…堤《どて》の上に登ったら、直ぐに太郎を抱き締めてやろう。気の済むまで謝罪《あやま》ってやろう……。そうして家《うち》に帰ったら、妻の位牌《いはい》の前でモウ一度あやまってやろう……。
そう思い詰め思い詰め急斜面の地獄を匐《は》い登って来た彼は……しかし……平たい、固い、砂利《ざり》だらけの国道の上に吾児《わがこ》と並んで立つと、もうソンナ元気は愚かなこと、口を利く力さえ尽き果てていることに気が付いた。薄い西日を前にして大浪を打つ動悸《どうき》と呼吸の嵐の中にあらゆる意識力がバラバラになって、グルグルと渦巻いて吹き散らされて行くのをジイーッと凝視《みつ》めて佇《たたず》んでいるうちに、眼の前の薄黄色い光りの中で、無数の灰色の斑点《はんてん》がユラユラチラチラと明滅するのを感じていた。それからヤット気を取り直して、太郎に鞄を渡しながら、幽霊のようにヒョロヒョロと歩き出した時の心細かったこと……。そのうちに全身を濡《ぬ》れ流れた汗が冷え切ってしまって、タマラナイ悪寒《おかん》がゾクゾクと背筋を這《は》いまわり初めた時の情なかったこと……。
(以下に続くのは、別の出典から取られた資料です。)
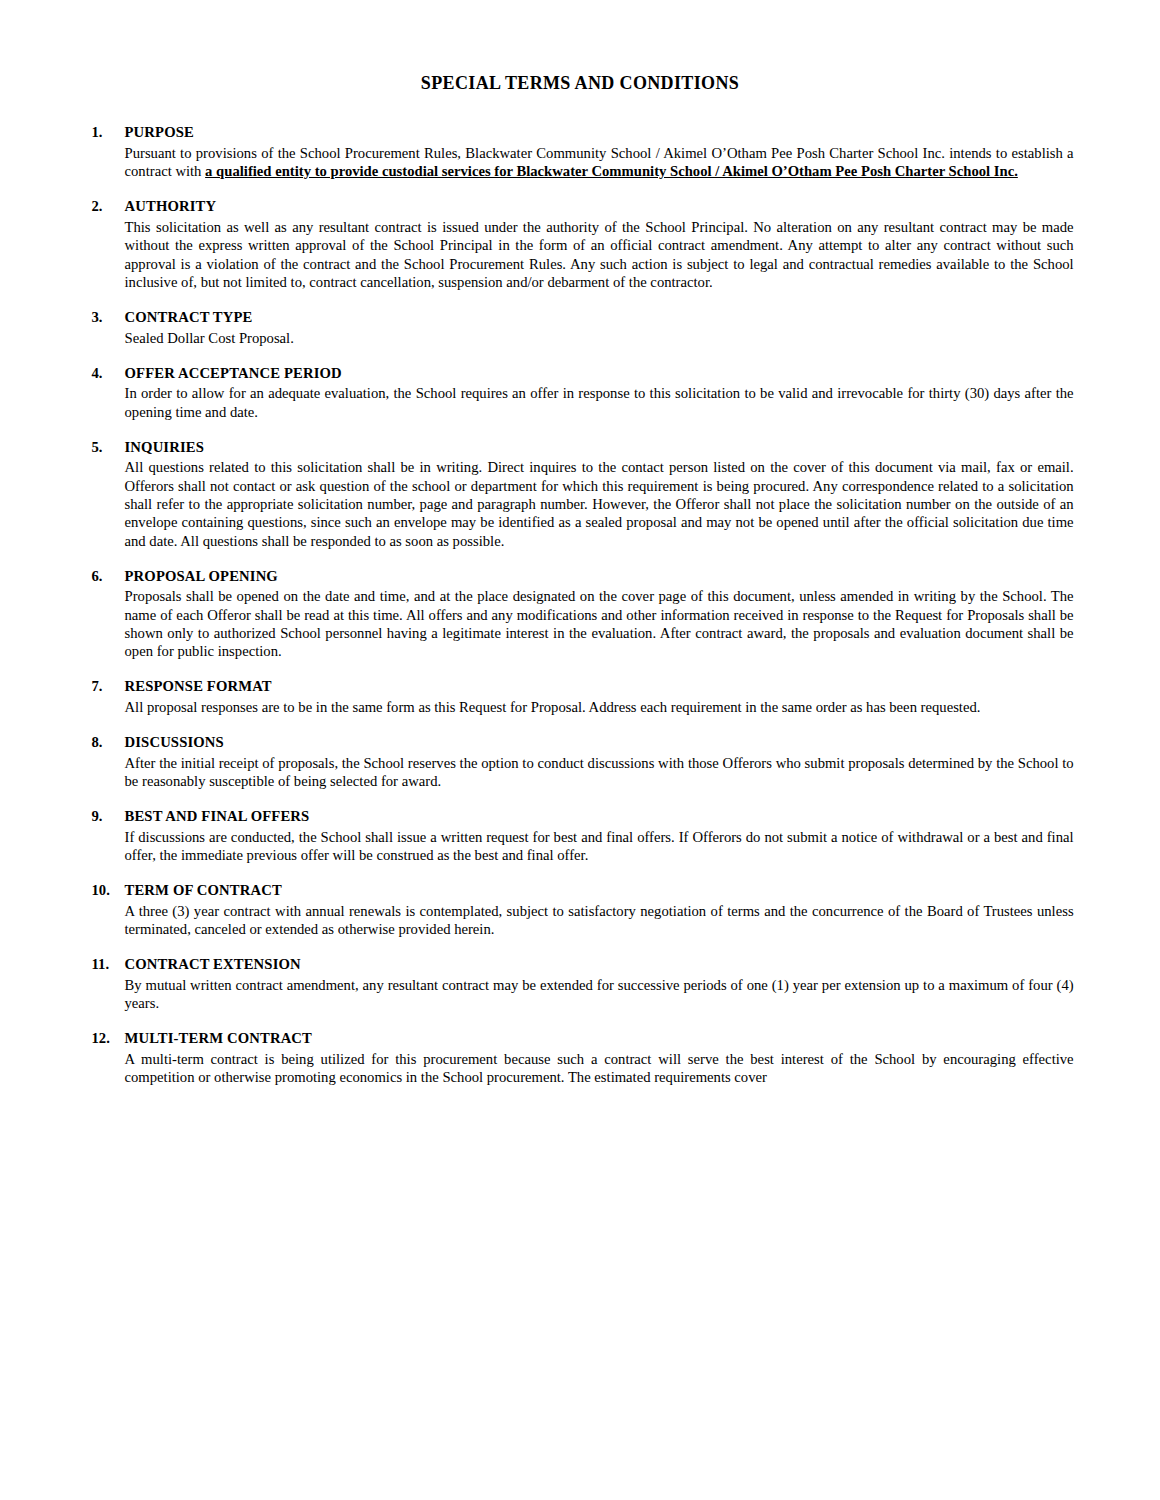SPECIAL TERMS AND CONDITIONS
PURPOSE
Pursuant to provisions of the School Procurement Rules, Blackwater Community School / Akimel O’Otham Pee Posh Charter School Inc. intends to establish a contract with a qualified entity to provide custodial services for Blackwater Community School / Akimel O’Otham Pee Posh Charter School Inc.
AUTHORITY
This solicitation as well as any resultant contract is issued under the authority of the School Principal. No alteration on any resultant contract may be made without the express written approval of the School Principal in the form of an official contract amendment. Any attempt to alter any contract without such approval is a violation of the contract and the School Procurement Rules. Any such action is subject to legal and contractual remedies available to the School inclusive of, but not limited to, contract cancellation, suspension and/or debarment of the contractor.
CONTRACT TYPE
Sealed Dollar Cost Proposal.
OFFER ACCEPTANCE PERIOD
In order to allow for an adequate evaluation, the School requires an offer in response to this solicitation to be valid and irrevocable for thirty (30) days after the opening time and date.
INQUIRIES
All questions related to this solicitation shall be in writing. Direct inquires to the contact person listed on the cover of this document via mail, fax or email. Offerors shall not contact or ask question of the school or department for which this requirement is being procured. Any correspondence related to a solicitation shall refer to the appropriate solicitation number, page and paragraph number. However, the Offeror shall not place the solicitation number on the outside of an envelope containing questions, since such an envelope may be identified as a sealed proposal and may not be opened until after the official solicitation due time and date. All questions shall be responded to as soon as possible.
PROPOSAL OPENING
Proposals shall be opened on the date and time, and at the place designated on the cover page of this document, unless amended in writing by the School. The name of each Offeror shall be read at this time. All offers and any modifications and other information received in response to the Request for Proposals shall be shown only to authorized School personnel having a legitimate interest in the evaluation. After contract award, the proposals and evaluation document shall be open for public inspection.
RESPONSE FORMAT
All proposal responses are to be in the same form as this Request for Proposal. Address each requirement in the same order as has been requested.
DISCUSSIONS
After the initial receipt of proposals, the School reserves the option to conduct discussions with those Offerors who submit proposals determined by the School to be reasonably susceptible of being selected for award.
BEST AND FINAL OFFERS
If discussions are conducted, the School shall issue a written request for best and final offers. If Offerors do not submit a notice of withdrawal or a best and final offer, the immediate previous offer will be construed as the best and final offer.
TERM OF CONTRACT
A three (3) year contract with annual renewals is contemplated, subject to satisfactory negotiation of terms and the concurrence of the Board of Trustees unless terminated, canceled or extended as otherwise provided herein.
CONTRACT EXTENSION
By mutual written contract amendment, any resultant contract may be extended for successive periods of one (1) year per extension up to a maximum of four (4) years.
MULTI-TERM CONTRACT
A multi-term contract is being utilized for this procurement because such a contract will serve the best interest of the School by encouraging effective competition or otherwise promoting economics in the School procurement. The estimated requirements cover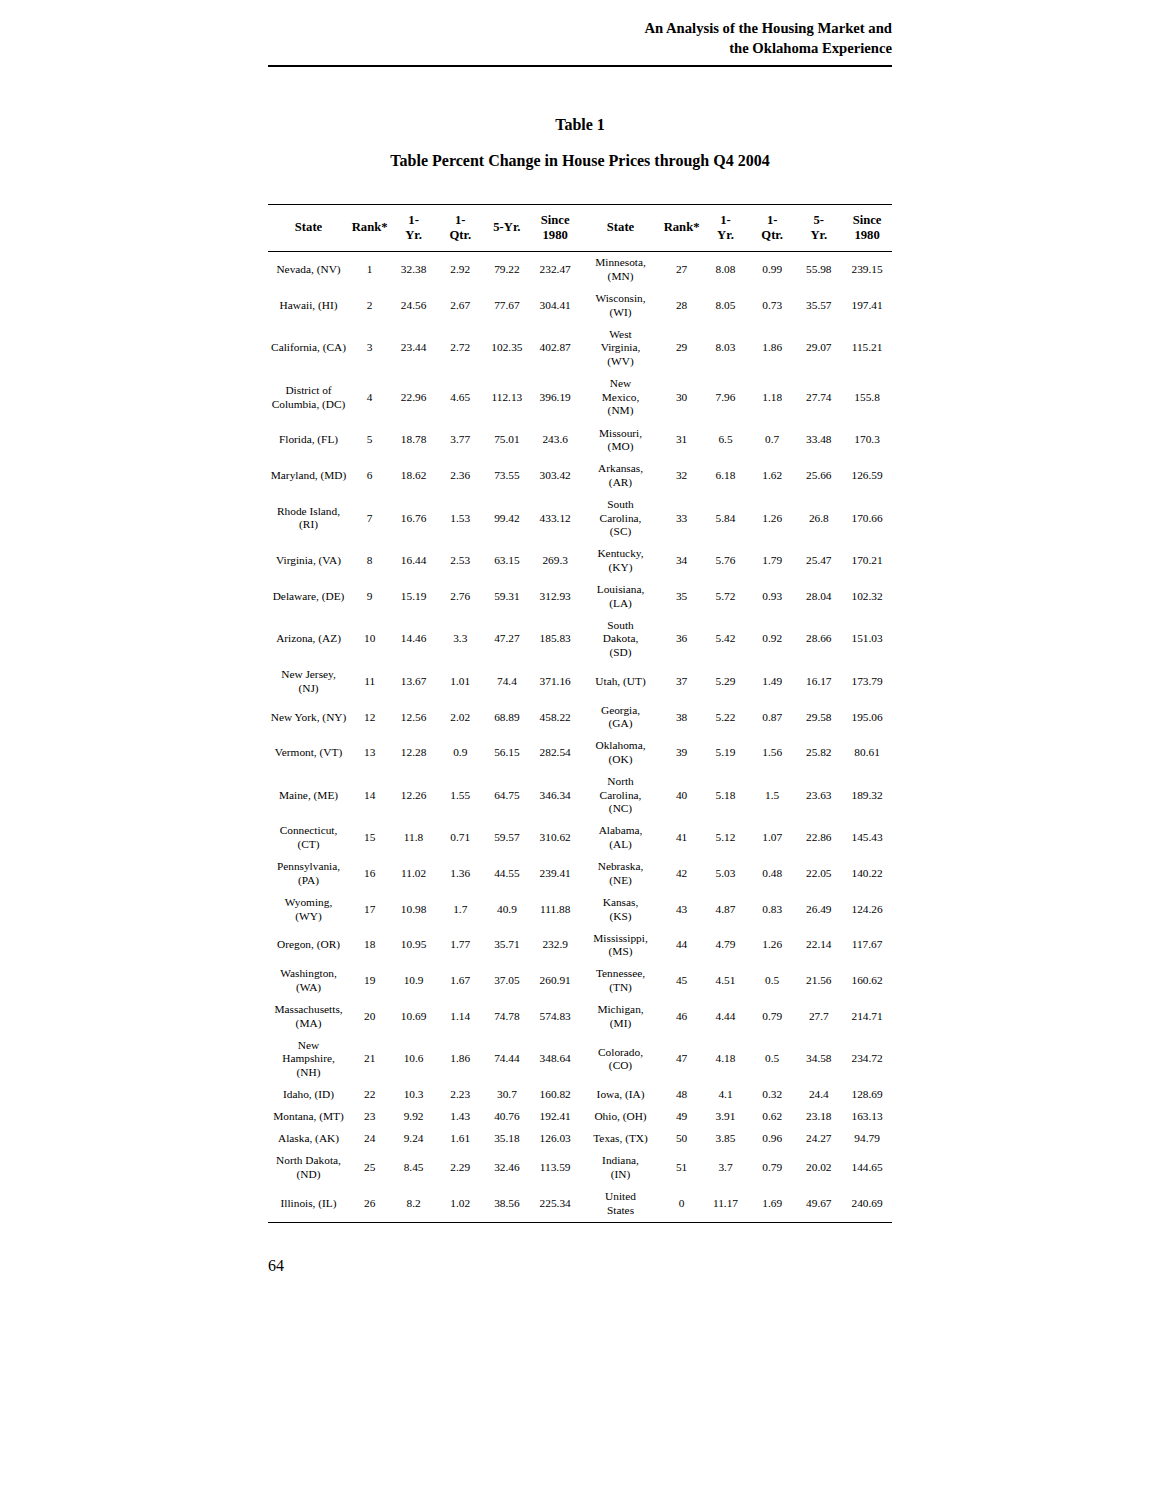An Analysis of the Housing Market and
the Oklahoma Experience
Table 1
Table Percent Change in House Prices through Q4 2004
| State | Rank* | 1- Yr. | 1- Qtr. | 5-Yr. | Since 1980 | State | Rank* | 1- Yr. | 1- Qtr. | 5- Yr. | Since 1980 |
| --- | --- | --- | --- | --- | --- | --- | --- | --- | --- | --- | --- |
| Nevada, (NV) | 1 | 32.38 | 2.92 | 79.22 | 232.47 | Minnesota, (MN) | 27 | 8.08 | 0.99 | 55.98 | 239.15 |
| Hawaii, (HI) | 2 | 24.56 | 2.67 | 77.67 | 304.41 | Wisconsin, (WI) | 28 | 8.05 | 0.73 | 35.57 | 197.41 |
| California, (CA) | 3 | 23.44 | 2.72 | 102.35 | 402.87 | West Virginia, (WV) | 29 | 8.03 | 1.86 | 29.07 | 115.21 |
| District of Columbia, (DC) | 4 | 22.96 | 4.65 | 112.13 | 396.19 | New Mexico, (NM) | 30 | 7.96 | 1.18 | 27.74 | 155.8 |
| Florida, (FL) | 5 | 18.78 | 3.77 | 75.01 | 243.6 | Missouri, (MO) | 31 | 6.5 | 0.7 | 33.48 | 170.3 |
| Maryland, (MD) | 6 | 18.62 | 2.36 | 73.55 | 303.42 | Arkansas, (AR) | 32 | 6.18 | 1.62 | 25.66 | 126.59 |
| Rhode Island, (RI) | 7 | 16.76 | 1.53 | 99.42 | 433.12 | South Carolina, (SC) | 33 | 5.84 | 1.26 | 26.8 | 170.66 |
| Virginia, (VA) | 8 | 16.44 | 2.53 | 63.15 | 269.3 | Kentucky, (KY) | 34 | 5.76 | 1.79 | 25.47 | 170.21 |
| Delaware, (DE) | 9 | 15.19 | 2.76 | 59.31 | 312.93 | Louisiana, (LA) | 35 | 5.72 | 0.93 | 28.04 | 102.32 |
| Arizona, (AZ) | 10 | 14.46 | 3.3 | 47.27 | 185.83 | South Dakota, (SD) | 36 | 5.42 | 0.92 | 28.66 | 151.03 |
| New Jersey, (NJ) | 11 | 13.67 | 1.01 | 74.4 | 371.16 | Utah, (UT) | 37 | 5.29 | 1.49 | 16.17 | 173.79 |
| New York, (NY) | 12 | 12.56 | 2.02 | 68.89 | 458.22 | Georgia, (GA) | 38 | 5.22 | 0.87 | 29.58 | 195.06 |
| Vermont, (VT) | 13 | 12.28 | 0.9 | 56.15 | 282.54 | Oklahoma, (OK) | 39 | 5.19 | 1.56 | 25.82 | 80.61 |
| Maine, (ME) | 14 | 12.26 | 1.55 | 64.75 | 346.34 | North Carolina, (NC) | 40 | 5.18 | 1.5 | 23.63 | 189.32 |
| Connecticut, (CT) | 15 | 11.8 | 0.71 | 59.57 | 310.62 | Alabama, (AL) | 41 | 5.12 | 1.07 | 22.86 | 145.43 |
| Pennsylvania, (PA) | 16 | 11.02 | 1.36 | 44.55 | 239.41 | Nebraska, (NE) | 42 | 5.03 | 0.48 | 22.05 | 140.22 |
| Wyoming, (WY) | 17 | 10.98 | 1.7 | 40.9 | 111.88 | Kansas, (KS) | 43 | 4.87 | 0.83 | 26.49 | 124.26 |
| Oregon, (OR) | 18 | 10.95 | 1.77 | 35.71 | 232.9 | Mississippi, (MS) | 44 | 4.79 | 1.26 | 22.14 | 117.67 |
| Washington, (WA) | 19 | 10.9 | 1.67 | 37.05 | 260.91 | Tennessee, (TN) | 45 | 4.51 | 0.5 | 21.56 | 160.62 |
| Massachusetts, (MA) | 20 | 10.69 | 1.14 | 74.78 | 574.83 | Michigan, (MI) | 46 | 4.44 | 0.79 | 27.7 | 214.71 |
| New Hampshire, (NH) | 21 | 10.6 | 1.86 | 74.44 | 348.64 | Colorado, (CO) | 47 | 4.18 | 0.5 | 34.58 | 234.72 |
| Idaho, (ID) | 22 | 10.3 | 2.23 | 30.7 | 160.82 | Iowa, (IA) | 48 | 4.1 | 0.32 | 24.4 | 128.69 |
| Montana, (MT) | 23 | 9.92 | 1.43 | 40.76 | 192.41 | Ohio, (OH) | 49 | 3.91 | 0.62 | 23.18 | 163.13 |
| Alaska, (AK) | 24 | 9.24 | 1.61 | 35.18 | 126.03 | Texas, (TX) | 50 | 3.85 | 0.96 | 24.27 | 94.79 |
| North Dakota, (ND) | 25 | 8.45 | 2.29 | 32.46 | 113.59 | Indiana, (IN) | 51 | 3.7 | 0.79 | 20.02 | 144.65 |
| Illinois, (IL) | 26 | 8.2 | 1.02 | 38.56 | 225.34 | United States | 0 | 11.17 | 1.69 | 49.67 | 240.69 |
64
彼は山の中の一軒屋に帰ると、何もかも太郎に投げ任せたまま直ぐに床を取って寝た。そうしてその晩から彼は四十度以上の高い熱を出して重態の肺炎に喘《あえ》ぎつつ、夢うつつの幾日かを送らなければならなかった。
彼はその夢うつつの何日目かに、眼の色を変えて駈《か》け付けて来た同僚の橋本訓導の顔付を記憶していた。その後から駈け付けて来た巡査や、医者や、村長さんや、区長さんや、近い界隈《かいわい》の百姓たちの只事《ただごと》ならぬ緊張した表情を不思議なほどハッキリ記憶していた。のみならずそれが太郎の死を知らせに来た人々で……。
「コンナ大層な病人に、屍体を見せてええか悪いか」
「知らせたら病気に障《さわ》りはせんか」
といったような事を、土間の暗い処でヒソヒソと相談している事実や何かまでも、慥《たし》かに察しているにはいた。けれども彼は別に驚きも悲しみもしなかった。おおかたそれは彼の意識が高熱のために朦朧《もうろう》状態に陥っていたせいであろう。ただ夢のように……。
……そうかなあ……太郎は死んだのかなあ……俺も一所にあの世へ行くのかなあ……。